Thousands of protesters chanting "Get out Bush" have thronged the streets of Mar del Plata, an Argentine beach town hosting the Summit of the Americas.
The US president and 33 other regional leaders are in town to discuss free trade and poverty, amid tight security.
George W Bush is expected to face vocal opposition over plans to create a Free Trade Area of the Americas (FTAA).
Venezuela's leader Hugo Chavez, a key opponent, told protesters: "Here, in Mar del Plata, FTAA will be buried!"
Addressing the rally in a football stadium, Mr Chavez called for help to beat the US-backed free trade proposal.
"Only united can we defeat imperialism and bring our people a better life," he said.
Mr Chavez also said US imperialism would fail to halt his left-wing revolution in Venezuela.
'Throw out Bush'
Alongside him stood Argentine former football legend Diego Maradona, wearing a T-shirt accusing Mr Bush of war crimes. "Argentina is dignified. Let's throw out Bush!" he cried.
Earlier, protesters had surrounded a train that brought their comrades from Buenos Aires, among them Bolivian left-wing presidential candidate Evo Morales.

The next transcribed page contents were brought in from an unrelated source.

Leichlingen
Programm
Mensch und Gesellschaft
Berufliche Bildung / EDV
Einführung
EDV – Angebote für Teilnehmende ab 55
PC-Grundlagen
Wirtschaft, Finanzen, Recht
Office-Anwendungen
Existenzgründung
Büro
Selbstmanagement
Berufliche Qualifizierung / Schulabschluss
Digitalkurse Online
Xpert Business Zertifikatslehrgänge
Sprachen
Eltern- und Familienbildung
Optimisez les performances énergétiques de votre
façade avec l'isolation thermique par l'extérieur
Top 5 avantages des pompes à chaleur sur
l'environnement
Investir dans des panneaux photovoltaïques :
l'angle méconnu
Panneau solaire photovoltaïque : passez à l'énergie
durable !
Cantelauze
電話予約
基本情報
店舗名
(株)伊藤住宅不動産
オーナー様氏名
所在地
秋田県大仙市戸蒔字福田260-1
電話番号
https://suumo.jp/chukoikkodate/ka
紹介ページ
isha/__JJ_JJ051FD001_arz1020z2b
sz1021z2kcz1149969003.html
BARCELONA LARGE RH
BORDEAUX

Hugo Chavez and Diego Maradona spoke to cheering protesters
Mr Bush held a meeting on Friday morning with leaders from the Central American Free Trade Area.

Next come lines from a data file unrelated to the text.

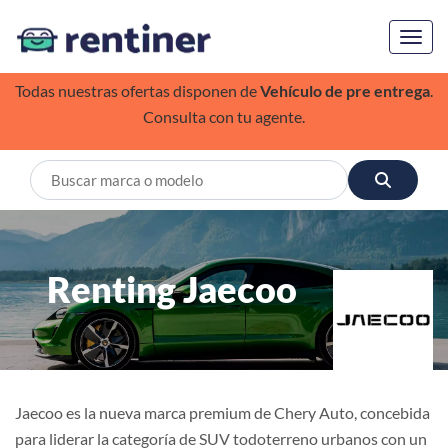
Toggl
Todas nuestras ofertas disponen de
Vehículo de pre entrega
.
Consulta con tu agente.
Renting Jaecoo
Jaecoo es la nueva marca premium de Chery Auto, concebida
para liderar la categoría de SUV todoterreno urbanos con un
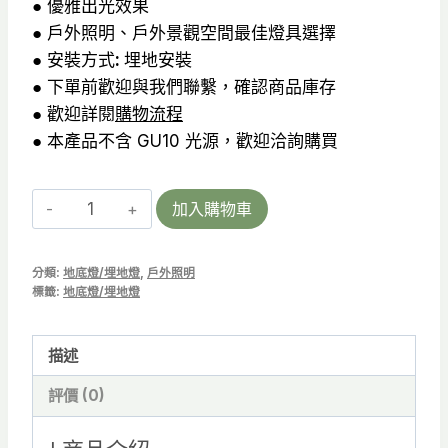
● 優雅出光效果
● 戶外照明、戶外景觀空間最佳燈具選擇
● 安裝方式
:
埋地安裝
● 下單前歡迎與我們聯繫，確認商品庫存
● 歡迎詳閱
購物流程
● 本產品不含 GU10 光源，歡迎洽詢購買
Austenitic
加入購物車
XL-
R
分類:
地底燈/埋地燈
,
戶外照明
|
標籤:
地底燈/埋地燈
地
底
描述
燈/
埋
評價 (0)
地
燈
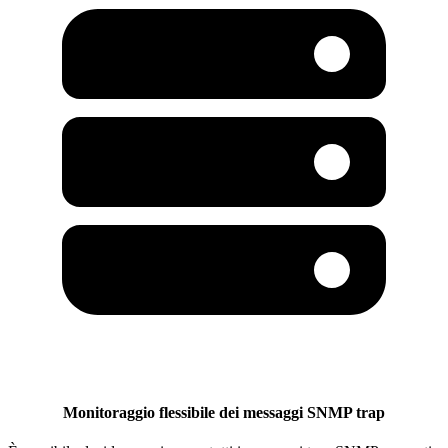
Monitoraggio flessibile dei messaggi SNMP trap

He also appeared at a news conference alongside his host, Argentine President Nestor Kirchner, at which the two acknowledged their policy differences.
The US president wants free trade relations to be instituted across the two continents.
Mexican President Vicente Fox has said 29 of the 34 summit nations are willing to move forward with free trade negotiations without dissenting countries.
Apart from Venezuela, those nations opposed to the creation of a huge free trade zone include Argentina, Brazil, Uruguay and Paraguay.
Emotions are high among those who say US-backed free-market policies have pushed millions into poverty.
Some 96 million people in the region are surviving on less than $1 per day, according to the United Nations.
In his keynote speech, Mr Bush will argue that the way to guarantee prosperity is by encouraging free trade and a flourishing private sector and by deepening democracy, the BBC's Jamie Coomarasamy in Mar del Plata reports.
The rivalry between Mr Bush and Mr Chavez is expected to dominate the meeting.
Asked at a news conference how he would approach Mr Chavez, Mr Bush replied that he would be "polite".
The Venezuelan government has said that it will reject any summit declaration which contains references to free trade in the Americas.
The BBC's South America correspondent says Washington still has many strong allies among Latin American countries, who are well aware that the US remains their dominant trade partner.
More than 8,000 police officers are guarding the venue of the summit.
"We hope protests are carried out in a peaceful way, but if they are not, we are prepared to give wrongdoers a forceful response," said federal police commissioner Daniel Rodriguez.